What the START Treaty Actually Does

Us-Russian treaty expected to pass today
By Kevin Spak,  Newser Staff
Posted Dec 22, 2010 7:51 AM CST
What the START Treaty Actually Does
In this April 15, 1997 picture, airmen mount a Minuteman III intercontinental ballistic missile inside an underground silo in Scottsbluff, Neb.   (AP Photo/Eric Draper)
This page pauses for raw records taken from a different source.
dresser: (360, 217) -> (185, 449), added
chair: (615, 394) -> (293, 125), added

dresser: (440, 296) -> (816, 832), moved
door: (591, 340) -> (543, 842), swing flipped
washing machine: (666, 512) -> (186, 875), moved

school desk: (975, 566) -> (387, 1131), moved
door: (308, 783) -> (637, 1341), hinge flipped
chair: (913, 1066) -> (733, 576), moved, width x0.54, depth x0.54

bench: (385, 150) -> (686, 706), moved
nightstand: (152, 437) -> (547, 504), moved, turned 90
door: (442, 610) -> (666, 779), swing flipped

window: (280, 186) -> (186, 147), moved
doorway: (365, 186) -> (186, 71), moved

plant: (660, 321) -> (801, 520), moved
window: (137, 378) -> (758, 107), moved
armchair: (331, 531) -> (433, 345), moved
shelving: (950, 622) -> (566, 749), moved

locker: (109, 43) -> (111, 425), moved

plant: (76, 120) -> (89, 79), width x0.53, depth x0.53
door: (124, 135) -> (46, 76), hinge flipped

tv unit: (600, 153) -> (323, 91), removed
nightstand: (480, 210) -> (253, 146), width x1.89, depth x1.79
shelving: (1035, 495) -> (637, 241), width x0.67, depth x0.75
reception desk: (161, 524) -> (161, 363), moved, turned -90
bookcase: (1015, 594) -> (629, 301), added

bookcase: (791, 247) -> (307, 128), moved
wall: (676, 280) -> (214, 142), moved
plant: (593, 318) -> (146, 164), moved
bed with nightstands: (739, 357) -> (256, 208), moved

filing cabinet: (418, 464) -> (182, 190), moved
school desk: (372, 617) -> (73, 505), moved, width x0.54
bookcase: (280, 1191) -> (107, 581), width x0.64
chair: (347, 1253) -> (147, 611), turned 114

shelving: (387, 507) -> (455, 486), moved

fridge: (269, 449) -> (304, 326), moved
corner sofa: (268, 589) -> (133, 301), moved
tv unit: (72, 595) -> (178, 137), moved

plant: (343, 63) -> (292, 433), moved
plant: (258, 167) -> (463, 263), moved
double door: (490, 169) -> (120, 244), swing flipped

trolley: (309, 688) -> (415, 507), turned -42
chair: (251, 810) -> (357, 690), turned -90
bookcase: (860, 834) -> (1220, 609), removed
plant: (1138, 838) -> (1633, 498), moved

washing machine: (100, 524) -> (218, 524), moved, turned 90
START, the US’ new nuclear arms treaty with Russia, is expected to pass today, after a good bit of political wrangling. So just what does this new treaty mean? The AP breaks it down:

  • Limits on nuclear weapons: Each side will have to reduce their ready-to-launch nuclear arsenals to a mere 1,500 warheads. That may sound like a whole lot of nuclear death, but it’s down 30% from the country’s last deal in 2002.

  • Limits on delivery systems: Each side will be limited to 800 submarine-launched ballistic missiles, heavy bombers, and intercontinental ballistic missiles, and only 700 can be nuclear armed. Those levels are half of what the 1991 START deal laid out.
  • Inspectors: Both sides can once again send inspectors to ensure the other side is sticking to the treaty, something that stopped a little over a year ago when an old treaty expired. The inspection system has also been revamped in ways the Obama administration says will make it cheaper and easier.
  • What it doesn’t do: The treaty doesn’t regulate stored warheads that aren’t ready to launch, and doesn’t regulate short-range tactical nuclear weapons. President Obama says he’d like to negotiate another treaty covering both.